Used in Chemical Manufacturing Processes:
(1E)-1-(4-ethylphenyl)ethanone oxime may have some industrial uses as a reagent in chemical manufacturing processes. Its ability to form oximes can be utilized in various chemical processes, contributing to the production of different chemical products.

Upstream product

• 937-30-4 4-ethylacetophenone 

Downstream Products

• 64222-38-4 1-Vinyl-2-(p-ethylphenyl)pyrrole 
• 88054-90-4 2-(p-Ethylphenyl)pyrrole 
• 3663-34-1 N-(4-ethylphenyl)acetamide 
• 64128-35-4 C₂₃H₂₉NO₃ 
• 121505-64-4 1-(4-Ethyl-phenyl)-ethanone O-{2-[1-(4-ethyl-phenyl)-eth-(E)-ylideneaminooxy]-ethyl}-oxime 

Relevant articles and documents

Rhodium(iii)-catalyzed asymmetric [4+1] spiroannulations of: O -pivaloyl oximes with α-diazo compounds

Chiral RhIII catalysts can catalyze the asymmetric [4+1] spiroannulation of O-pivaloyl oximes with α-diazo homophthalimides under redox-neutral and acid/base-neutral conditions, leading to formation of chiral spirocyclic imines as a result of C-H activation and N-O cleavage. The reaction proceeded with high efficiency and features broad substrate scope, mild reaction conditions, and high to excellent enantioselectivities. This journal is

Rhodium(III)-Catalyzed Annulation of Acetophenone O-Acetyl Oximes with Allenoates through Arene C-H Activation: An Access to Isoquinolines

Rhodium(III)-catalyzed annulation of acetophenone O-acetyl oximes with allenoates was achieved, affording isoquinolines in good to excellent yields with high regioselectivities under redox-neutral conditions. Allenoates acted as the C2 synthons in the annulation reaction. The present synthetic methodology features good functional group tolerance and avoids metal salts as the external oxidants. The proposed mechanism suggests that the reaction proceeds through arene C-H activation, allene insertion, and C-N coupling.

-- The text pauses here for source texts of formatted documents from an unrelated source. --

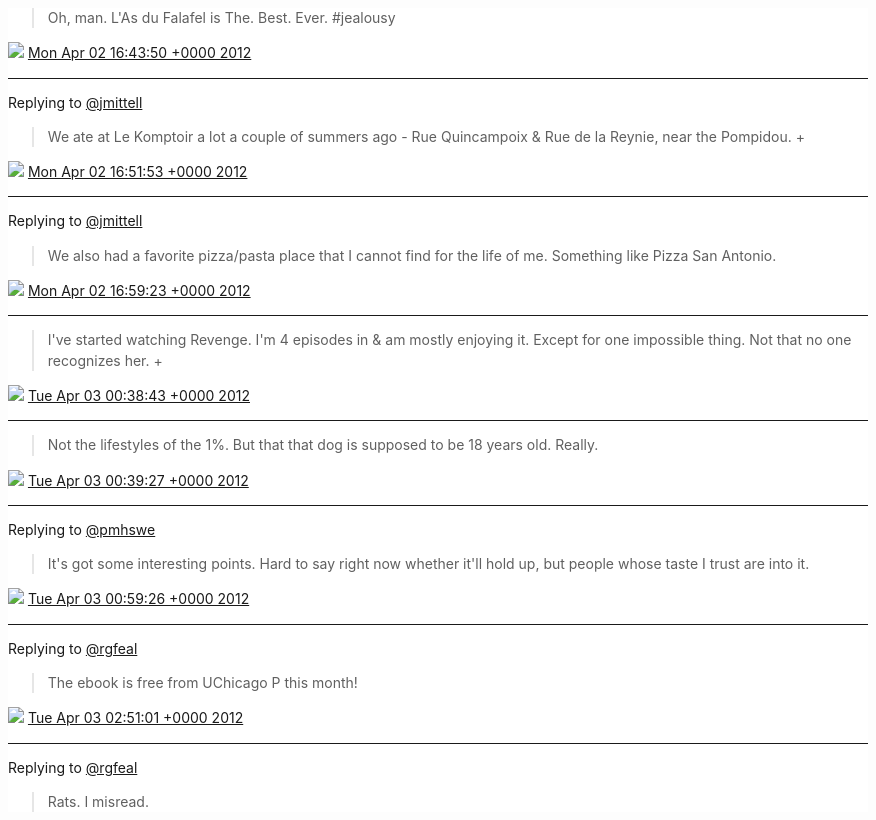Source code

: > Oh, man\. L'As du Falafel is The\. Best\. Ever\. \#jealousy

<img src="../../media/tweet.ico" width="12" /> [Mon Apr 02 16:43:50 +0000 2012](https://twitter.com/kfitz/status/186856475409383427)

----

Replying to [@jmittell](https://twitter.com/jmittell/status/186857447229620225)

> We ate at Le Komptoir a lot a couple of summers ago \- Rue Quincampoix & Rue de la Reynie, near the Pompidou\. \+

<img src="../../media/tweet.ico" width="12" /> [Mon Apr 02 16:51:53 +0000 2012](https://twitter.com/kfitz/status/186858502118047744)

----

Replying to [@jmittell](https://twitter.com/jmittell/status/186857447229620225)

> We also had a favorite pizza/pasta place that I cannot find for the life of me\. Something like Pizza San Antonio\.

<img src="../../media/tweet.ico" width="12" /> [Mon Apr 02 16:59:23 +0000 2012](https://twitter.com/kfitz/status/186860392327290881)

----

> I've started watching Revenge\. I'm 4 episodes in & am mostly enjoying it\. Except for one impossible thing\. Not that no one recognizes her\. \+

<img src="../../media/tweet.ico" width="12" /> [Tue Apr 03 00:38:43 +0000 2012](https://twitter.com/kfitz/status/186975986900938753)

----

> Not the lifestyles of the 1%\. But that that dog is supposed to be 18 years old\. Really\.

<img src="../../media/tweet.ico" width="12" /> [Tue Apr 03 00:39:27 +0000 2012](https://twitter.com/kfitz/status/186976168552038401)

----

Replying to [@pmhswe](https://twitter.com/pmhswe/status/186979318247866368)

> It's got some interesting points\. Hard to say right now whether it'll hold up, but people whose taste I trust are into it\.

<img src="../../media/tweet.ico" width="12" /> [Tue Apr 03 00:59:26 +0000 2012](https://twitter.com/kfitz/status/186981201049952256)

----

Replying to [@rgfeal](https://twitter.com/rgfeal/status/187007043427774465)

> The ebook is free from UChicago P this month\!

<img src="../../media/tweet.ico" width="12" /> [Tue Apr 03 02:51:01 +0000 2012](https://twitter.com/kfitz/status/187009281051209730)

----

Replying to [@rgfeal](https://twitter.com/rgfeal/status/187015566727458816)

> Rats\. I misread\.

Copper-catalyzed synthesis of thiazol-2-yl ethers from oxime acetates and xanthates under redox-neutral conditions

A novel copper-catalyzed annulation of oxime acetates and xanthates for the synthesis of thiazol-2-yl ethers with remarkable regioselectivity has been developed. Various oxime acetates, whether derived from aryl ketones or alkyl ketones, or natural product cores are suitable for this conversion. Unique dihydrothiazoles were also obtained when both reaction sites were methine. Mechanistic studies indicated that imino copper(iii) intermediates were involved. In addition, this protocol proceeded under redox-neutral conditions and did not require additives or ligands.